The U-6 Unemployment rate does attempt to include some of these missing workers, which brings the unemployment rate to 15.7 percent. A practical unemployment rate of 15.7 suggests, however, that there are an additional five million or more people (creating a total labor force of nearly 160 million) who are involuntarily part time or not actively looking for work.

So, even if we low-ball it, and add 5 million workers (who are underemployed or not actively looking for work) to the 6.3 million who are now officially unemployed, we ‘re looking at more than 11 million people who are either unemployed according to the strict definition, are lacking full time work, or are not looking for a job in such a manner as to be considered unemployed. At the present rate of job creation, which is hardly guaranteed for the rest of the year, it will be at least 2015 before we deal with the unemployed and underemployed workers we have now. But by then, of course, we’ll have a new batch of several million new workers to deal with.
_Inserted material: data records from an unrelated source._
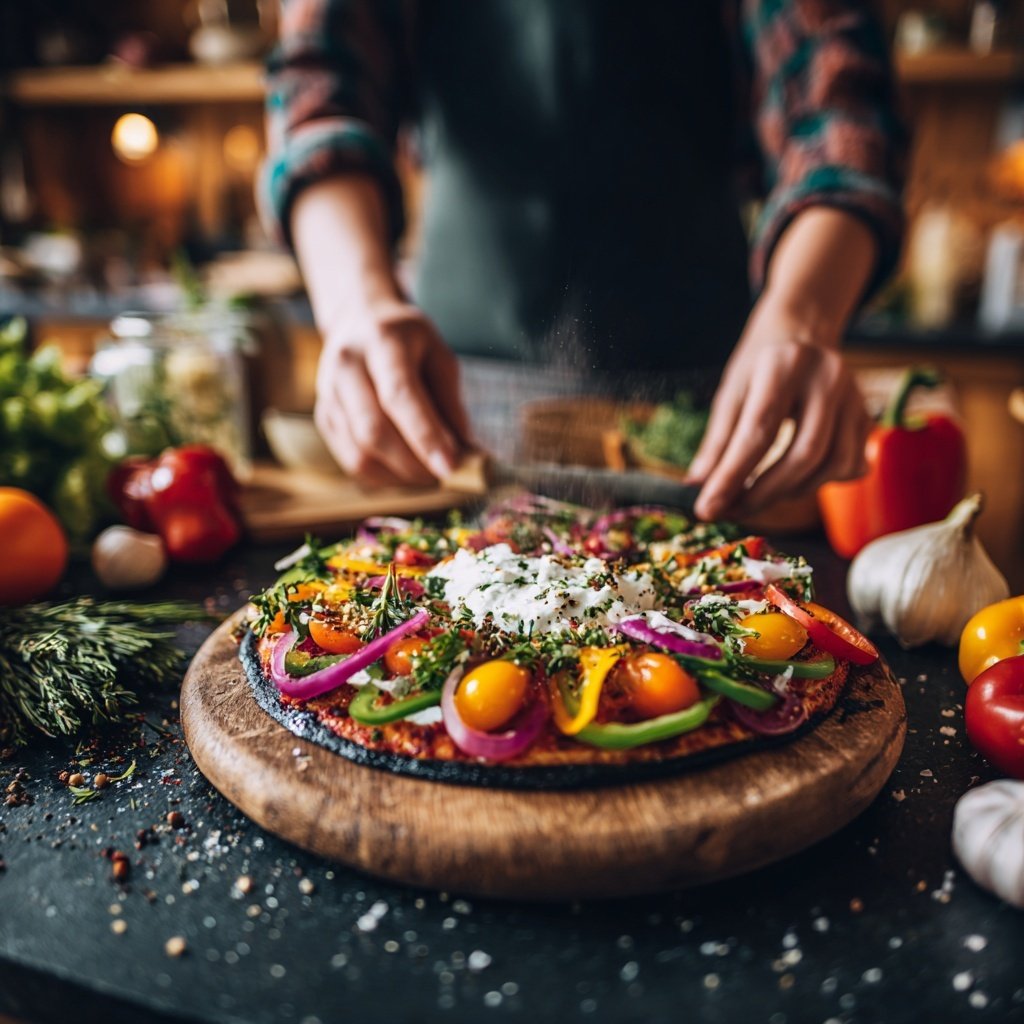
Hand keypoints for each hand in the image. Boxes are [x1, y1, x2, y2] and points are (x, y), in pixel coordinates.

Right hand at [315, 297, 469, 485]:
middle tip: (444, 476)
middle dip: (412, 464)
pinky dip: (382, 475)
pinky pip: (351, 460)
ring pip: (359, 453)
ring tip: (427, 474)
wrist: (359, 321)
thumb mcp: (439, 355)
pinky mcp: (324, 417)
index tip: (450, 466)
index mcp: (382, 342)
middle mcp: (347, 366)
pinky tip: (404, 470)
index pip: (400, 395)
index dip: (425, 436)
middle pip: (373, 430)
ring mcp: (328, 393)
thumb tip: (465, 450)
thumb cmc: (408, 340)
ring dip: (398, 475)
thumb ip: (451, 401)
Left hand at [687, 301, 869, 520]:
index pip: (759, 431)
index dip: (733, 475)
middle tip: (733, 511)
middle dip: (764, 493)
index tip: (708, 507)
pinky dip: (819, 483)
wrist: (804, 331)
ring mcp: (854, 398)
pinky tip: (793, 481)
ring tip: (758, 496)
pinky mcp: (867, 416)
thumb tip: (697, 487)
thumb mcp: (731, 391)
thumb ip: (717, 441)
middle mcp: (827, 379)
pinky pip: (849, 465)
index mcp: (784, 366)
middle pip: (803, 454)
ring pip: (831, 465)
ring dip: (791, 492)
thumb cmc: (760, 364)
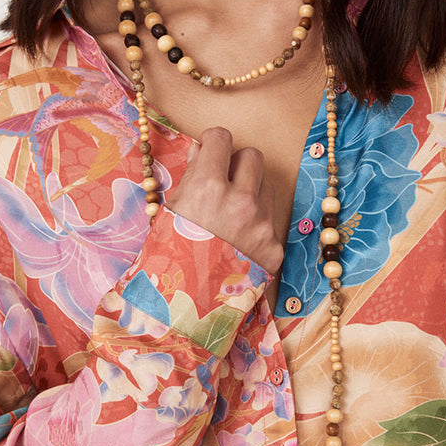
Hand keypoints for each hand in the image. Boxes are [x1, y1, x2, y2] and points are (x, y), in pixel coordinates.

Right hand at [164, 127, 283, 273]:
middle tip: (224, 181)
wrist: (185, 307)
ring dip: (251, 193)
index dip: (214, 143)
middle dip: (237, 164)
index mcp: (208, 187)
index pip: (222, 138)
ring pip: (266, 186)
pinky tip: (239, 242)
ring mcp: (261, 225)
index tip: (210, 152)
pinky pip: (270, 221)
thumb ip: (190, 176)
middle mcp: (240, 201)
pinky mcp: (274, 247)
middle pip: (252, 156)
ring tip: (231, 216)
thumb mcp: (171, 212)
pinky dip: (256, 226)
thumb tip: (201, 150)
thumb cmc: (171, 258)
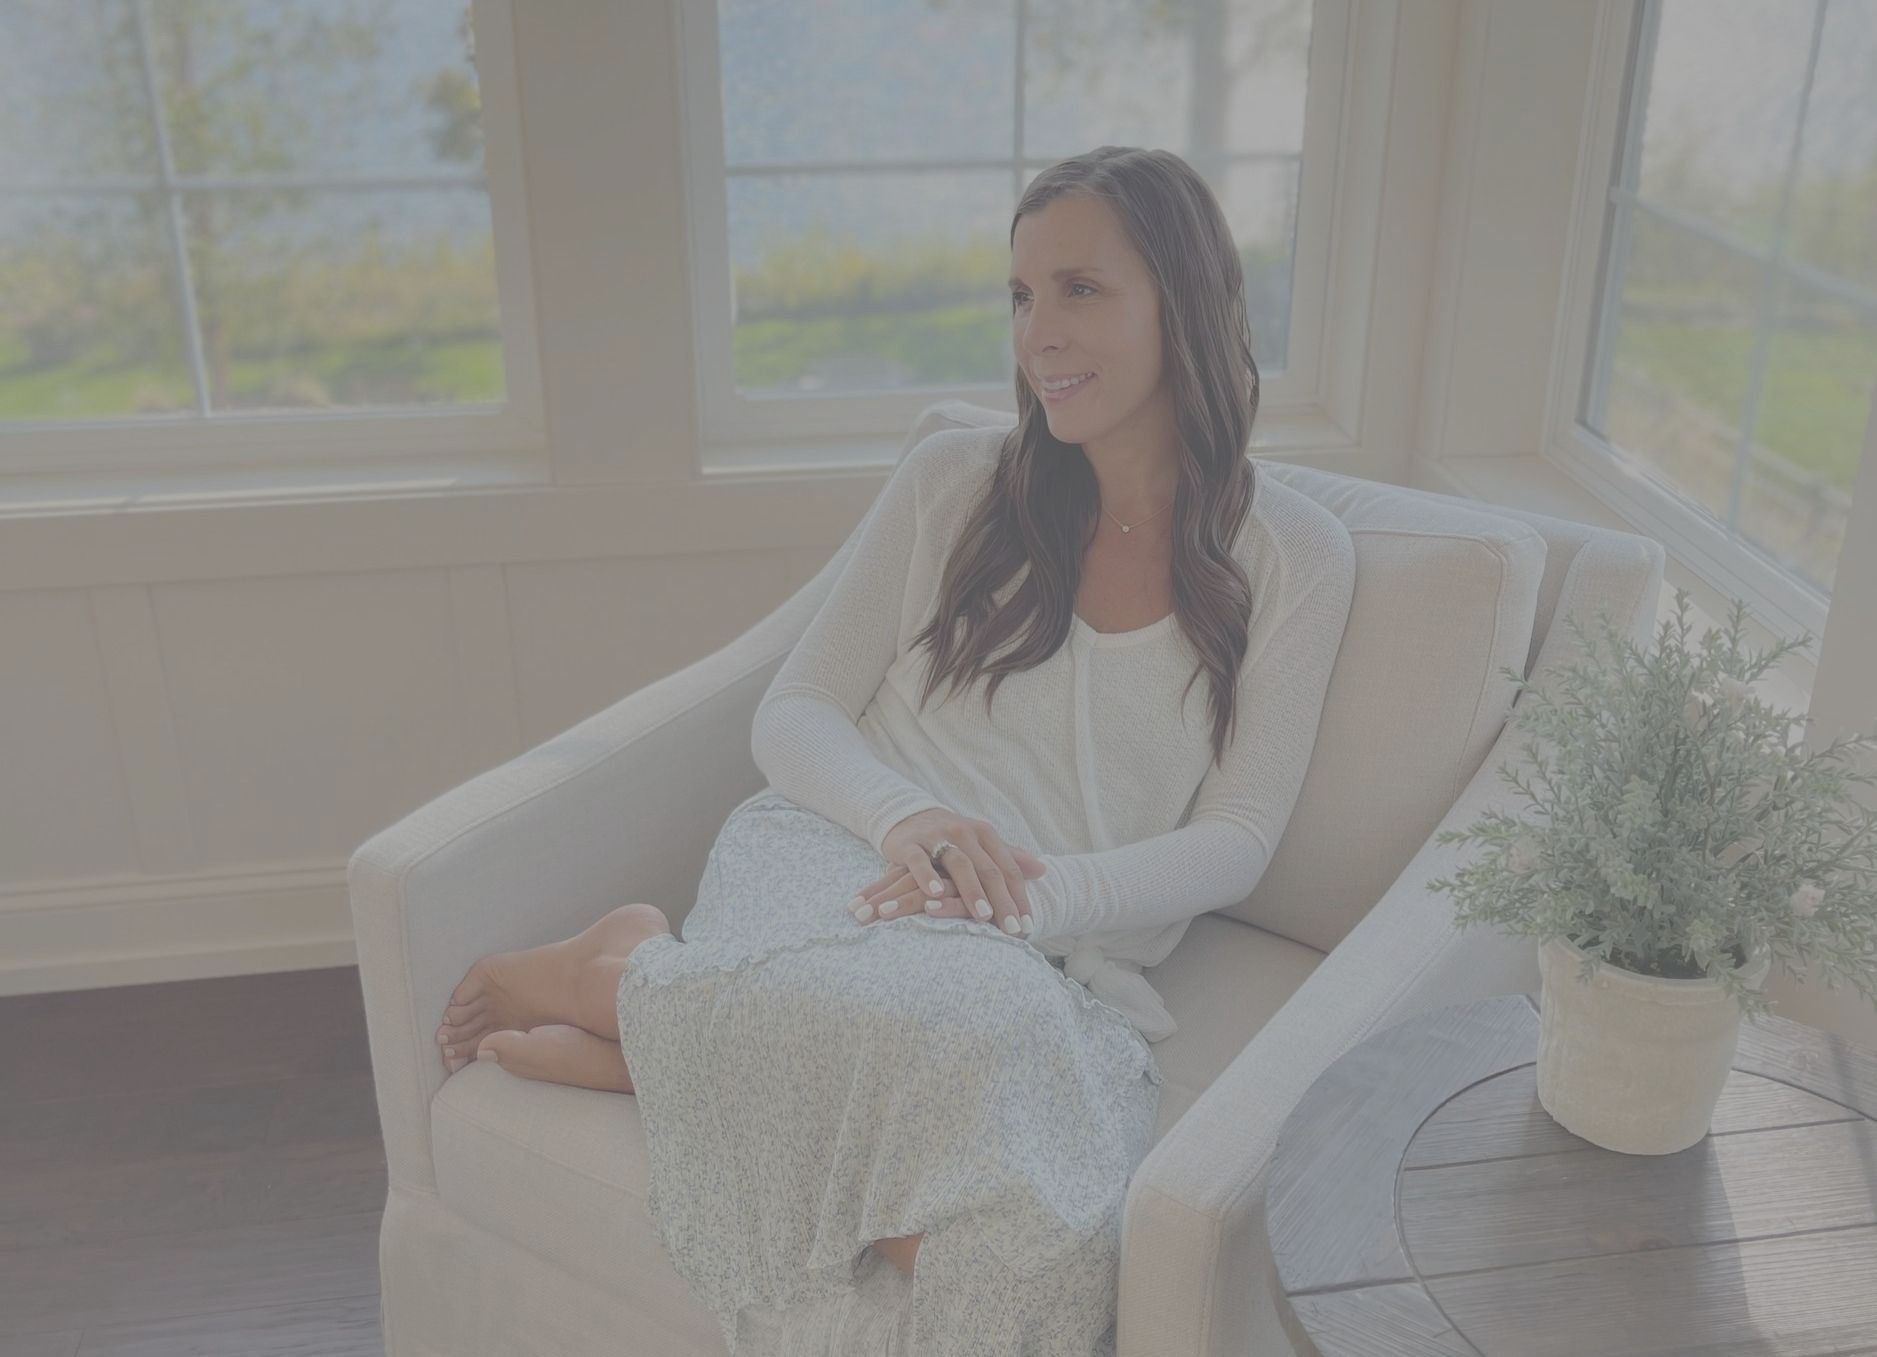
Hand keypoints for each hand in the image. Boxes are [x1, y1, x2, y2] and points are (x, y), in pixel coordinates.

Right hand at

This all assumes high employment growth of more than two million jobs each year for the next four years, and this is an unlikely scenario, to say the least.

The past ten years have not been kind in terms of either income growth or employment growth. As Barr also noted :”Slicing it up another way, over the past decade the United States has added 30 million residents, without making any accommodation for how they might earn their way in the world.”

The jobs of the bubble years have been all but swept away, and now perhaps 11 million Americans are now hurtling toward old age without any incomes to save or invest for the future, while years remain before the present job losses will be cured. The repercussions of the current depression will be felt decades into the future.

It’s amazing that this is apparently the best Keynesian monetary and fiscal policy have to offer, and yet we still must listen to the “mainstream” economists continue to lecture us on the need for more taxation, more regulation and more fiat currency. By the time 2020 rolls around, we’ll be staring at twenty years of near stagnation in jobs and income, and we’ll likely still be hearing the those economists singing the same tune.